Moacyr Silva acredita que a aprovação do lenacapavir no Brasil é uma questão de tempo, considerando o histórico robusto do país no enfrentamento do HIV. “O Brasil possui um dos programas públicos de IST/Aids mais estruturados do mundo. Acredito que esse medicamento será incorporado, tanto no tratamento quanto na prevenção”, afirma.
Desde 2018, o Sistema Único de Saúde (SUS) oferece a PrEP gratuitamente, mediante acompanhamento médico. Dados do Painel PrEP do Ministério da Saúde indicam que, em 2024, mais de 165 mil pessoas utilizaram pelo menos uma dose dos medicamentos preventivos, o que representa um crescimento de 522% em relação a 2020.
Atualmente, 659 municípios ofertam a PrEP, frente a 177 em 2020. A maioria dos usuários é composta por homens cisgênero homoafetivos (81%), mas também há adesão entre homens cis heterossexuais (7,9%), mulheres cis (6,1%), mulheres trans (2,7%) e homens trans (1,6%). A faixa etária predominante está entre 30 e 39 anos (42,3%).
Custo e acessibilidade
Apesar do otimismo, o custo do lenacapavir é motivo de preocupação. Segundo reportagem do The New York Times, o preço do tratamento com o medicamento, comercializado nos EUA sob o nome Yeztugo, será de US$ 28.218 por ano. A fabricante informou que busca ampliar a cobertura por seguradoras e sistemas de saúde para garantir o acesso.
Especialistas, como o próprio Moacyr Silva, ressaltam que a experiência com antirretrovirais anteriores aponta caminhos para barateamento, como a quebra de patentes e produção de versões genéricas. Isso já ocorreu no Brasil com o efavirenz, que passou a ser distribuído gratuitamente no SUS após nacionalização da produção.

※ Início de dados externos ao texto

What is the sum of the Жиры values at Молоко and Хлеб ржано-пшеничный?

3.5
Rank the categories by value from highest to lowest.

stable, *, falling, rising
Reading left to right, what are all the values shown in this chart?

Estudo ainda não revisado por pares, publicado na The Lancet, estima que versões genéricas do lenacapavir poderiam reduzir o custo para entre US$ 35 e US$ 46 ao ano, podendo cair ainda mais com escalonamento da produção.
Considerações finais
A introdução de uma nova PrEP injetável de longa duração representa um avanço expressivo na luta contra o HIV. Segundo Moacyr Silva, “o lenacapavir amplia as opções preventivas, oferece maior comodidade ao usuário e pode contribuir significativamente para a redução de novos casos, especialmente em populações de difícil adesão ao regime oral diário”.
Combinado a estratégias como o uso de preservativos, testagem regular e acompanhamento médico, o lenacapavir tem potencial para fortalecer ainda mais o combate à epidemia de HIV e promover bem-estar à população mais vulnerável.